Despite the operational desire to keep things together, the risk to the business dictates that resources be physically separate.
Natural expansion - As resources are added to a datacenter, they are typically installed in racks in relative close proximity to each other. When racks are empty, there is no reason to unnecessarily create physical separation between resources working in concert. Over time, adjacent rack space is filled through the natural expansion of compute, storage, and networking capacity.
As equipment expands, available rack space is depleted, and new racks and rows are populated. Eventually, the device sprawl can occupy entire data centers.
Imagine now that a cluster of servers occupies a rack in one corner of the datacenter. If that cluster is to be expanded, where does the next server go? If the nearby racks are already built out, that resource must be installed some physical distance away from the resources with which it must coordinate.
It is near impossible to plan for all future growth at the time of datacenter inception. Leaving enough space in adjacent racks to account for a decade of growth is impractically expensive. A sparsely populated datacenter suffers from poor space utilization, challenging power distribution, and difficult cabling.
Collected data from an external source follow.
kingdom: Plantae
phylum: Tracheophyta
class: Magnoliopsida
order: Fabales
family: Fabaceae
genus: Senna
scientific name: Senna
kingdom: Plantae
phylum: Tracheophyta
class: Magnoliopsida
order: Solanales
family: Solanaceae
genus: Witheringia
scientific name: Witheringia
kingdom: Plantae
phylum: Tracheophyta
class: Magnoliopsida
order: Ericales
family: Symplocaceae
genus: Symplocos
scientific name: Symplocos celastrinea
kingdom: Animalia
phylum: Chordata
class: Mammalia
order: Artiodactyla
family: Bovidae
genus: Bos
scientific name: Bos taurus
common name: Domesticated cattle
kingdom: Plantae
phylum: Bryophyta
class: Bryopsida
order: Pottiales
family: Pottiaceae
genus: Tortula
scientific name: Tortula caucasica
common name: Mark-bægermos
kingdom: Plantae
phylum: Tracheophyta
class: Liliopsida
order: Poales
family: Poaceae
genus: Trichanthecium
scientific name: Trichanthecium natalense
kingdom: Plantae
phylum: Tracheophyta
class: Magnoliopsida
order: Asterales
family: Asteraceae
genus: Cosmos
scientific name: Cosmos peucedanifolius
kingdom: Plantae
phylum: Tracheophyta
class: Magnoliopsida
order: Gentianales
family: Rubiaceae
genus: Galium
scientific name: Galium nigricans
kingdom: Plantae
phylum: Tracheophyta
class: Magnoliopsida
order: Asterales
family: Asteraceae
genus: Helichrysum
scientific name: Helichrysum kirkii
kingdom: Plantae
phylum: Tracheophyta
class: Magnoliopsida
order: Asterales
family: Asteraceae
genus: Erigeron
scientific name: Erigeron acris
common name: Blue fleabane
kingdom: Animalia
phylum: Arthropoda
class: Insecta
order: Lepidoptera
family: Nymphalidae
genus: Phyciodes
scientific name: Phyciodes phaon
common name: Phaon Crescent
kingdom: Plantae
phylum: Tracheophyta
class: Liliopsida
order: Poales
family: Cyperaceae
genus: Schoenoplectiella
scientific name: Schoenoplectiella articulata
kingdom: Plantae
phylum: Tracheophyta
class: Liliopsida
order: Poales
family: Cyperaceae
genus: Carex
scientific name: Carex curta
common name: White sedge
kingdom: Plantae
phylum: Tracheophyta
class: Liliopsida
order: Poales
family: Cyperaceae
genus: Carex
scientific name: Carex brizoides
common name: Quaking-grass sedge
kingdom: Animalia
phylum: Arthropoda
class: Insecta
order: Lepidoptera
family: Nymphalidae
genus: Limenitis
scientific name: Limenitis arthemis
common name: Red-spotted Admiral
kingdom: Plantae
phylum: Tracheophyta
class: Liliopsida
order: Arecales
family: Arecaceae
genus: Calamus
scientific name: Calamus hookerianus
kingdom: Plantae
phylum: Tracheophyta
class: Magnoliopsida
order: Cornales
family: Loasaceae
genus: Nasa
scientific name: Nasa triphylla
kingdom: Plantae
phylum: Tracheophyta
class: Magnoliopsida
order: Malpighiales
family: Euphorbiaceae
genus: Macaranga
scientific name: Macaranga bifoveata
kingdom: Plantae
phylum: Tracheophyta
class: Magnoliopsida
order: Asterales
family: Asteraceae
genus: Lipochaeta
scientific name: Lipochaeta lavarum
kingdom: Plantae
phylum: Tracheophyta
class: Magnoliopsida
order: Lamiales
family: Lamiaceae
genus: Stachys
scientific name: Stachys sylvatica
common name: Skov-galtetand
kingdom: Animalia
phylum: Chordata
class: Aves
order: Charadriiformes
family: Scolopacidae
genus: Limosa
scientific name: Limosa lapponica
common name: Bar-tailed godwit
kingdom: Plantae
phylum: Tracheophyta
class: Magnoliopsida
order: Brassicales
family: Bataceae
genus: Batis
Thus, the mere act of expansion actually exerts an outward force leading to physically distributed resources.
Real estate - Sometimes, even when architects want to keep resources together, physical limitations create problems. There is no more immovable object than real estate (which serves as a proxy for all of space, power, and HVAC). In some cases, it is impossible to build out either laterally or even up. In other cases, there is no additional power to be had from the grid. Either of these scenarios forces an expansion to another site, which requires the physical separation of resources that might be expected to function in concert.
Additionally, as land rates change and technologies evolve, the best spots for data centers are not always known. It is difficult at best to predict with enough certainty how a physical site will evolve over an arbitrarily long time horizon. For example, not long ago, the thought of building cooling-hungry data centers in the hot desert was foreign. Today, Las Vegas is home to some of the most cutting edge facilities in the world. This means that geographical dispersion is likely a certainty for large companies. The forces pulling resources physically apart are unlikely to be neutralized.
Finding a balance
Given the strong forces working to keep resources logically together and the equally strong forces keeping them physically separate, how does anyone find a balance?
The price for balance is cost and complexity. You pay for reach directly, and control requires complexity. Both translate into higher carrying costs for the infrastructure. The push-pull dynamic in datacenters is not going away anytime soon. In fact, a move towards more distributed applications will only make harder the balancing act that already exists.
Newer technology offerings like SDN and datacenter fabrics offer some hope, but only insofar as they offer alternatives to the existing problems. Whatever the solution, architects will need to evaluate approaches based not just on the features but on the long-term costs of those features.
[Today’s fun fact: “Way” is the most frequently used noun in the English language. No way!]